SOARES, Jô. As esganadas. São Paulo: Companhia das Letras, 2011. 262p.
Créditos: Folhapress
José Eugênio Soares, conhecido como Jô Soares, nasceu no Rio de Janeiro, em 1938. Um dos maiores humoristas e entrevistadores da televisão brasileira, também é romancista, tendo publicado vários livros, alguns deles best-sellers, como O Xângo de Baker Street e O homem que matou Getúlio Vargas, e no ano passado o mais recente deles: As esganadas, romance sobre um serial killer de mulheres gordas.
Ambientado na cidade do Rio de janeiro da época do Estado Novo, o romance conta a história de Caronte, um serial killer de gordinhas, cuja arma são apetitosos doces portugueses. Rejeitando o lugar comum de revelar o assassino apenas no final, o autor opta por apresentá-lo logo no início, bem como a sua motivação para os crimes, como ilustra o trecho a seguir:
“Um dia, Caronte vê uma gorda na rua lambendo um cone de sorvete.
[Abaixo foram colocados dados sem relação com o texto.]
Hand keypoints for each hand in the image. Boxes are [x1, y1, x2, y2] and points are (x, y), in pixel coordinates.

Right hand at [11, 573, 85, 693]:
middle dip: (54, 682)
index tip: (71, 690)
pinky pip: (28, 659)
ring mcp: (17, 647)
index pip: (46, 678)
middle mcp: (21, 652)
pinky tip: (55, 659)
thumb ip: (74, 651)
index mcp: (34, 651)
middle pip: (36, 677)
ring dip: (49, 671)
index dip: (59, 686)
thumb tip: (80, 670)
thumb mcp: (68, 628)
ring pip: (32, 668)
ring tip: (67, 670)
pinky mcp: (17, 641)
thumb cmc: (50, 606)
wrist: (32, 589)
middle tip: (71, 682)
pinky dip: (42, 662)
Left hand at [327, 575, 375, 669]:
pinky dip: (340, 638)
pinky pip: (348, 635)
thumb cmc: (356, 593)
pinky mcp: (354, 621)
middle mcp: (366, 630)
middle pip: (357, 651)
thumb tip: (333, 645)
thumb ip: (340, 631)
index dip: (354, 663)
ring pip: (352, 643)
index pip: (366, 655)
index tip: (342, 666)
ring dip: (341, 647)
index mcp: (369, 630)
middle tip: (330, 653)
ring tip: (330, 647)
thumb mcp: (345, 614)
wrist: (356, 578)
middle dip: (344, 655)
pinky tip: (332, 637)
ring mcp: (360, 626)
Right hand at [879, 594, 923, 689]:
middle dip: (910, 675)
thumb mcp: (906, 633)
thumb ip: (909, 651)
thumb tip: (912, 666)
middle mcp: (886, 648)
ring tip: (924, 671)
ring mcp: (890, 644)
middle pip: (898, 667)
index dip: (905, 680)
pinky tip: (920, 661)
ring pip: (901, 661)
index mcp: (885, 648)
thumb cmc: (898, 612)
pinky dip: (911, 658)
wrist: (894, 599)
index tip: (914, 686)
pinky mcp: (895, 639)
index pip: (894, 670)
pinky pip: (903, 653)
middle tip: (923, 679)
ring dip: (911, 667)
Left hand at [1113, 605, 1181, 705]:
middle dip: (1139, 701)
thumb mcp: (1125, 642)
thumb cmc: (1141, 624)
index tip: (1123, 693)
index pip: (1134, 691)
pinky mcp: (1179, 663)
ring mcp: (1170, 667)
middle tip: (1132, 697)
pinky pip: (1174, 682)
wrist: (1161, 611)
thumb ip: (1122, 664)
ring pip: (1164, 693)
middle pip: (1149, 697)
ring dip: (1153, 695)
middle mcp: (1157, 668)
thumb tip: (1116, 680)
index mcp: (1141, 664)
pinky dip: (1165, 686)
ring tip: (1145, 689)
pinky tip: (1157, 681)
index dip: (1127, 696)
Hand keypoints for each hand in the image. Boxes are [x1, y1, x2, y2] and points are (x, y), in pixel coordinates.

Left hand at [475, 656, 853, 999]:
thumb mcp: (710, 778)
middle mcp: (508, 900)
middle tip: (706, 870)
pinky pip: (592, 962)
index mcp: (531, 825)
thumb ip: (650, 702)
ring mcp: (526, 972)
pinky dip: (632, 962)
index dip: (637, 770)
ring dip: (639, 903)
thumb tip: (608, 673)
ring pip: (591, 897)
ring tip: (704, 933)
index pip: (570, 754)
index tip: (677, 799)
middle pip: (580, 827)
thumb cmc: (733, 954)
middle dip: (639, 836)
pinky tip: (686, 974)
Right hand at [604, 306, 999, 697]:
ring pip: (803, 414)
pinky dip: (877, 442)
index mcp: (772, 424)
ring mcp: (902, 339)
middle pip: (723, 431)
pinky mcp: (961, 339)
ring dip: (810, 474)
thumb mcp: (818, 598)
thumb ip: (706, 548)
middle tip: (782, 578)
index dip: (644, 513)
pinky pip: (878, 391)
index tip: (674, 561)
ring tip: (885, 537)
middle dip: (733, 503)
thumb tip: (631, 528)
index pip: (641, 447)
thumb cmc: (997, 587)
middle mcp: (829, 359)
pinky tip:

O rosto lindo lembra-lhe a mãe. Servindo-se da ponta da língua como um lagarto, a gorda desempenha movimentos ágeis e lascivos em torno da bola gelada. Com perícia, ela evita que as gotas escorram pelos dedos gorduchos. É quando Caronte percebe que jamais se livrará da mãe, a não ser que a mate sempre, sempre. Resolve assassiná-la novamente em cada gorda que encontrar. A partir de então, ele só vive para vê-la morrer. Começa a temporada de caça às gordas.” (p. 20-21)
Tendo como pano de fundo a memória do Rio da década de 30 do século XX, da política, do rádio e da publicidade, a história acompanha as andanças de quatro personagens que investigam pistas para elucidar o “caso das esganadas”. São eles o delegado Melo Noronha, o inspetor Valdir Calixto, o detetive português Tobias Esteves e a repórter e fotógrafa Diana de Souza.
Apesar da tensão dessa horripilante história de mulheres que literalmente morrem pela boca, é uma leitura envolvente, na qual você se delicia com as engraçadas situações vivenciadas pelos personagens, principalmente pelo quarteto que conjuntamente trabalha na busca do criminoso, das quais destaco a passagem a seguir:
“- [...]Minha mulher ficou tão assustada com o artigo da Diana n’O Cruzeiro, que começou a fazer dieta.
- Mas a dona Yolanda não é gorda – pondera Calixto.
- Toda mulher acha que é – filosofa Noronha.
- Ser gordo ou se achar gordo são duas coisas diferentes – afirma Tobias Esteves – Minha alcunha em Lisboa, juntos aos colegas da delegacia, era Gordo; no entanto, não me acho gordo.
- O senhor não é gordo, é só um pouco baixo pro seu peso – declara o diplomático Calixto.” (p. 107)
Se por um lado são macabras as imagens “desenhadas” por Caronte nas cenas do crime, por outro são hilárias as confusões provocadas pelas nuances e pelas sutis diferenças entre o português de lá e o de cá. Enfim, recomendo para todos e torço para que o caso d’As esganadas não demore muito a ganhar uma adaptação para o cinema.
*Elaborada por Gláucia Ventura como requisito para participação no Desafio Literário 2012, no tema Serial Killer (Opção 2). Abril de 2012.